Prompt: Return each line of the data below that contains the string "lens", with case counting.

Data:
▼
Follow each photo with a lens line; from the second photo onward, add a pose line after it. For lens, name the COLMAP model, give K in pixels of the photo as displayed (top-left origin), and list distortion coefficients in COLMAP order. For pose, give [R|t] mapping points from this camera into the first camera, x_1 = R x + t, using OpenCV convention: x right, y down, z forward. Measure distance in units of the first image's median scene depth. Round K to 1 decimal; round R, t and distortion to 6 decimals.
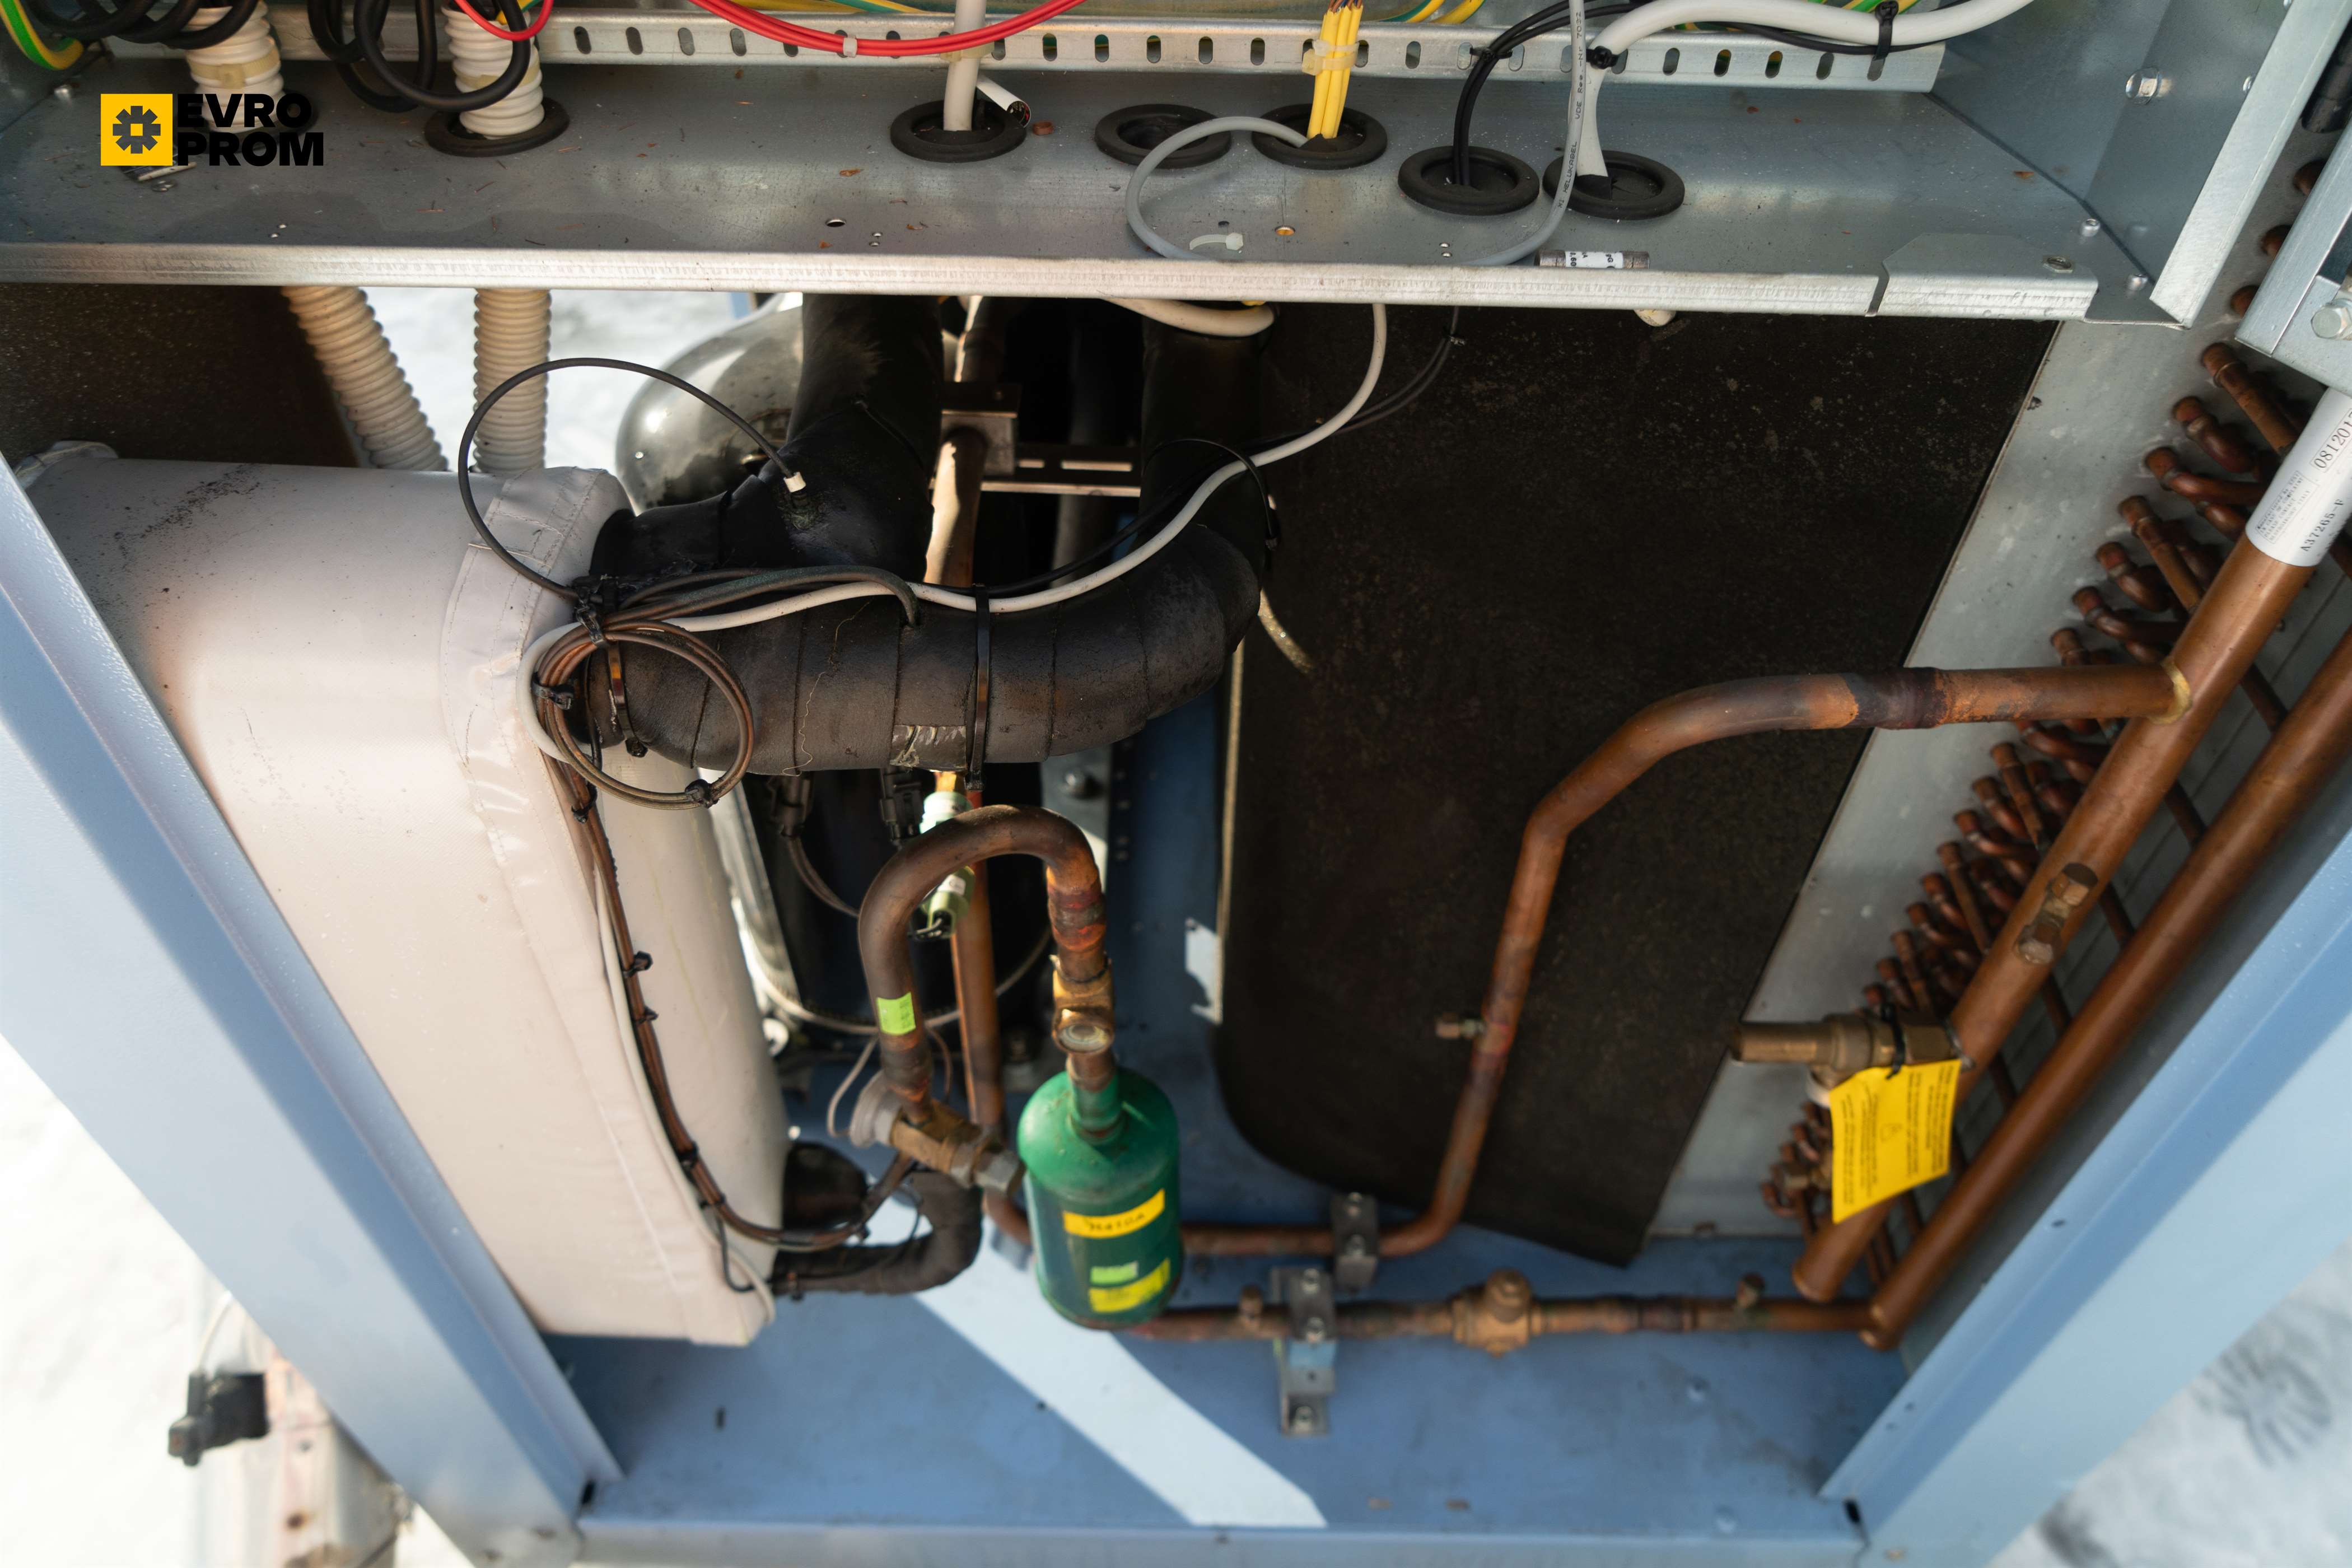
lens RADIAL K [[1569.1, 0, 1169.5], [0, 1569.1, 785.4], [0, 0, 1]] dist [-0.019437, 0.012072]
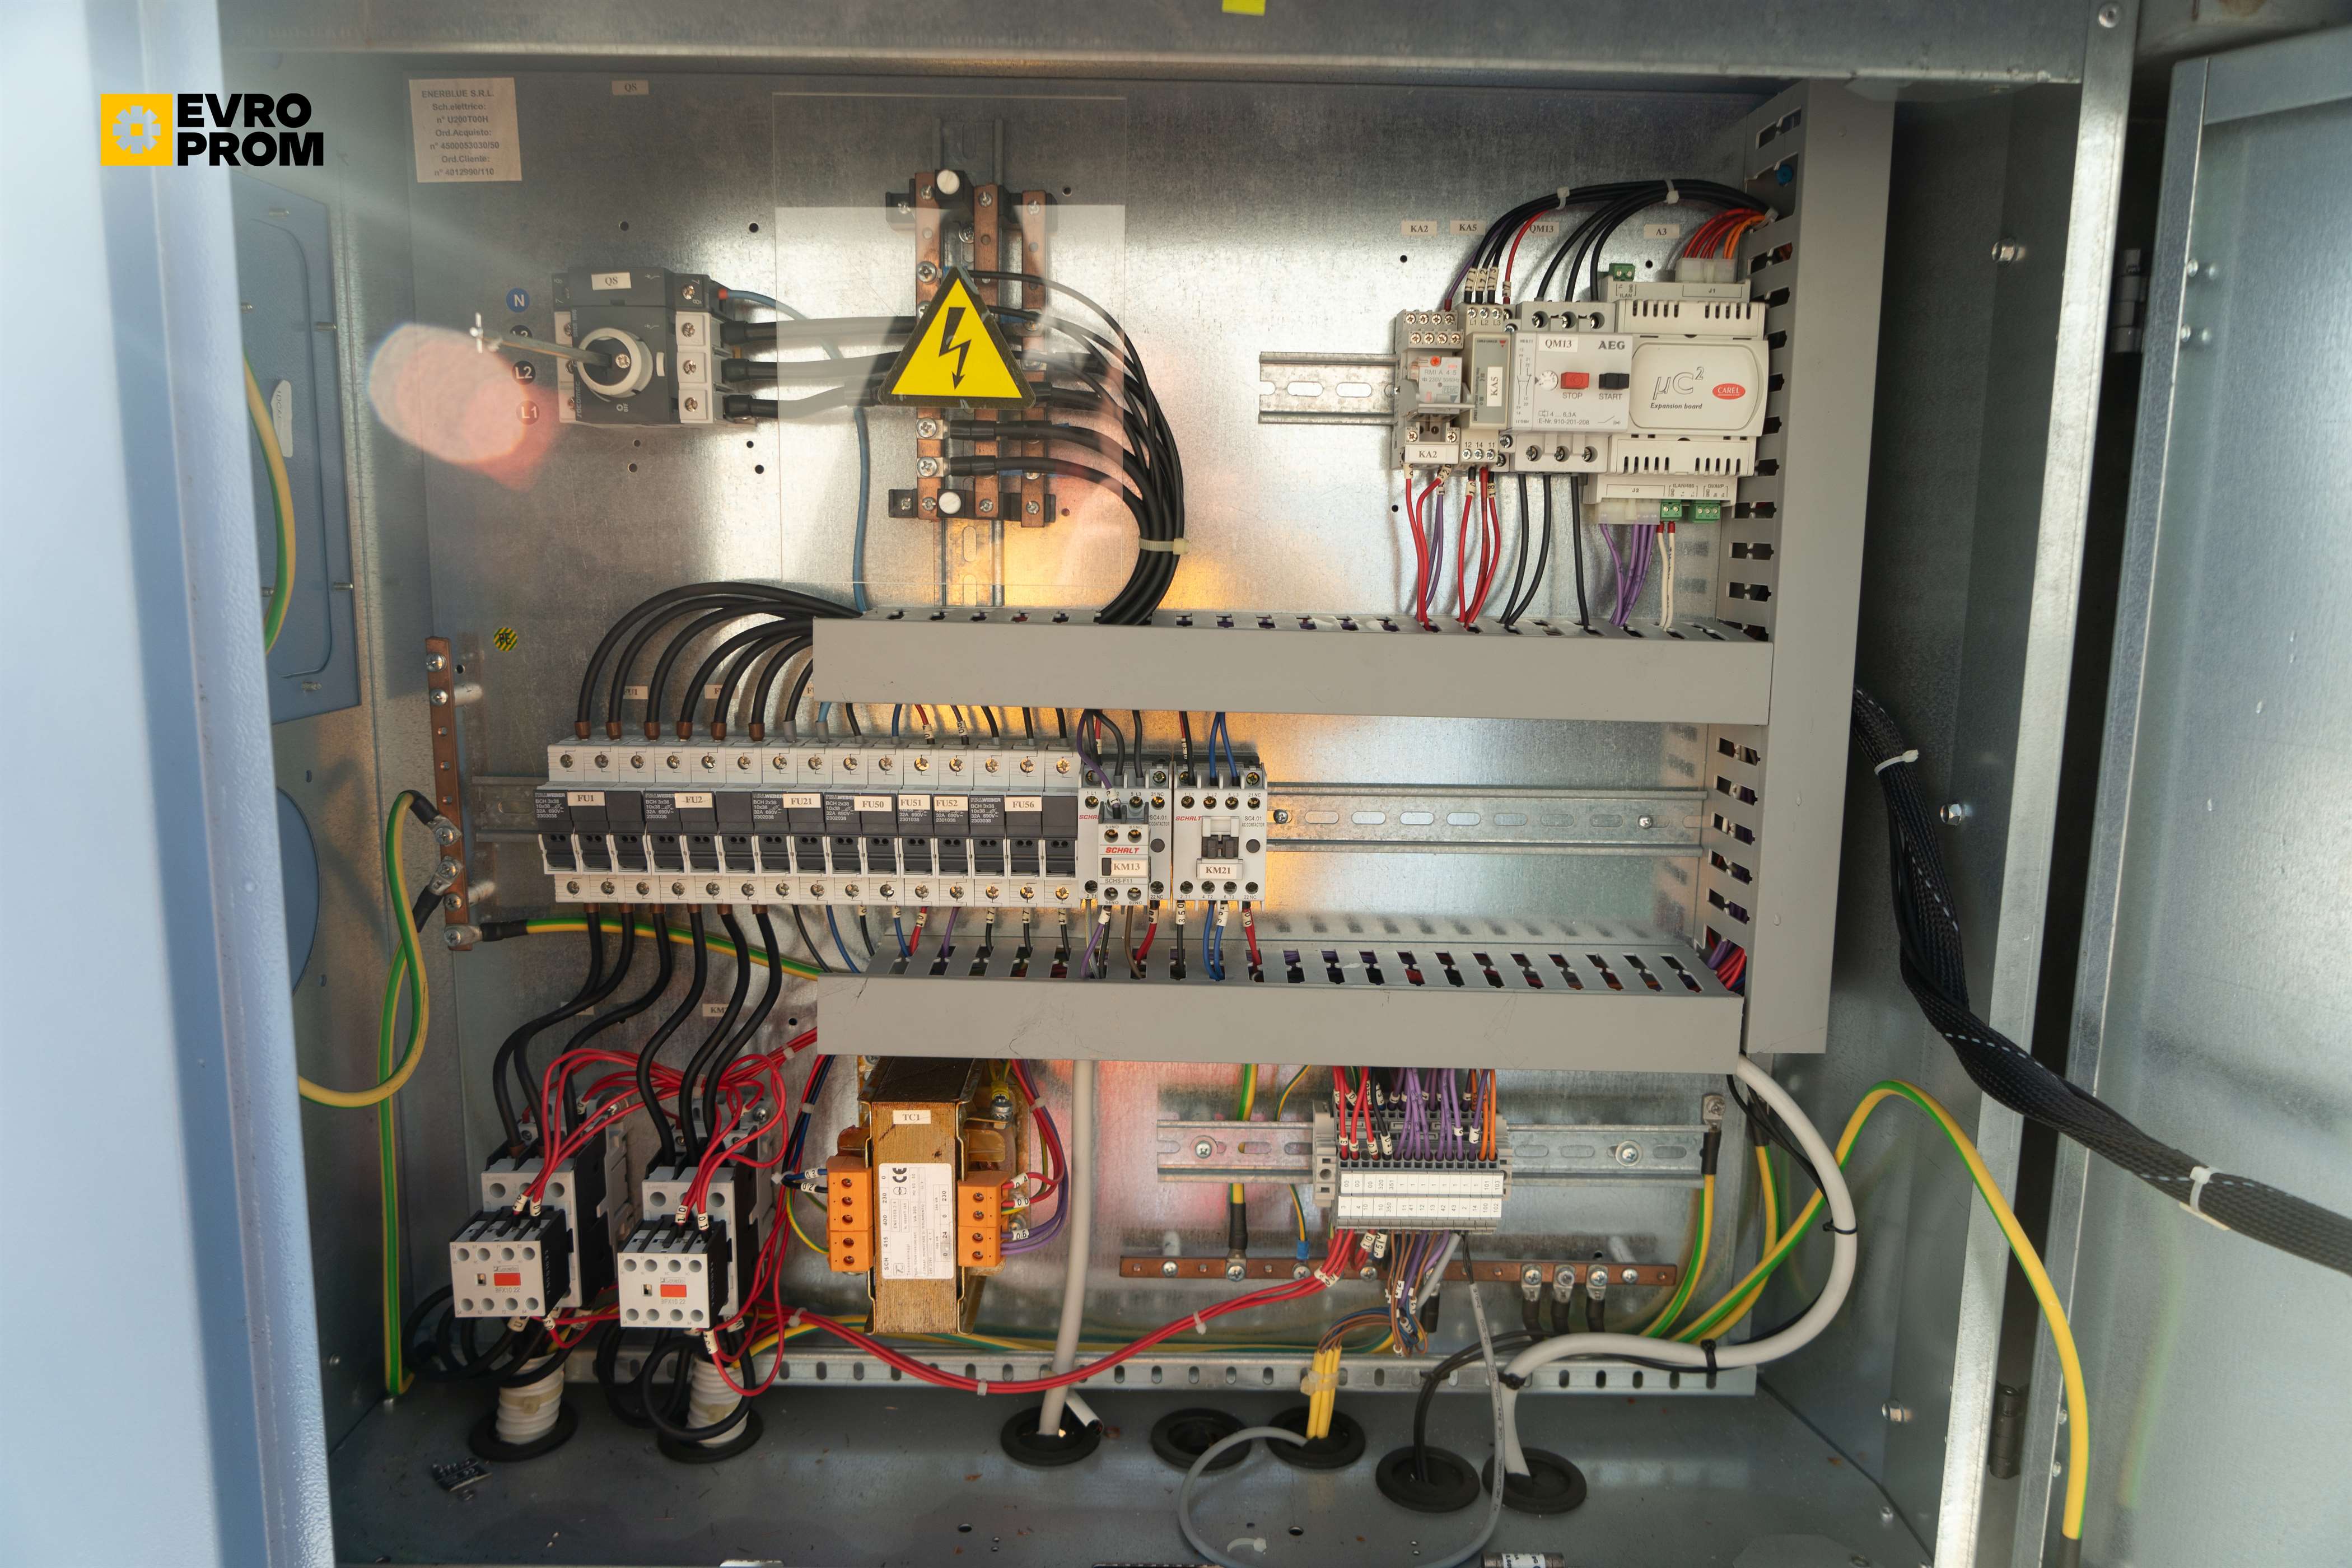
lens RADIAL K [[1569.1, 0, 1185.3], [0, 1569.1, 777.9], [0, 0, 1]] dist [-0.019437, 0.012072]
pose [[0.999823, 0.000347, 0.018816, -0.044161], [0.010848, 0.806365, -0.591319, -0.074230], [-0.015377, 0.591418, 0.806218, -0.442419]]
▲
Solved exercise:
Follow each photo with a lens line; from the second photo onward, add a pose line after it. For lens, name the COLMAP model, give K in pixels of the photo as displayed (top-left origin), and list distortion coefficients in COLMAP order. For pose, give [R|t] mapping points from this camera into the first camera, x_1 = R x + t, using OpenCV convention: x right, y down, z forward. Measure distance in units of the first image's median scene depth. Round K to 1 decimal; round R, t and distortion to 6 decimals.
lens RADIAL K [[1569.1, 0, 1169.5], [0, 1569.1, 785.4], [0, 0, 1]] dist [-0.019437, 0.012072]
lens RADIAL K [[1569.1, 0, 1185.3], [0, 1569.1, 777.9], [0, 0, 1]] dist [-0.019437, 0.012072]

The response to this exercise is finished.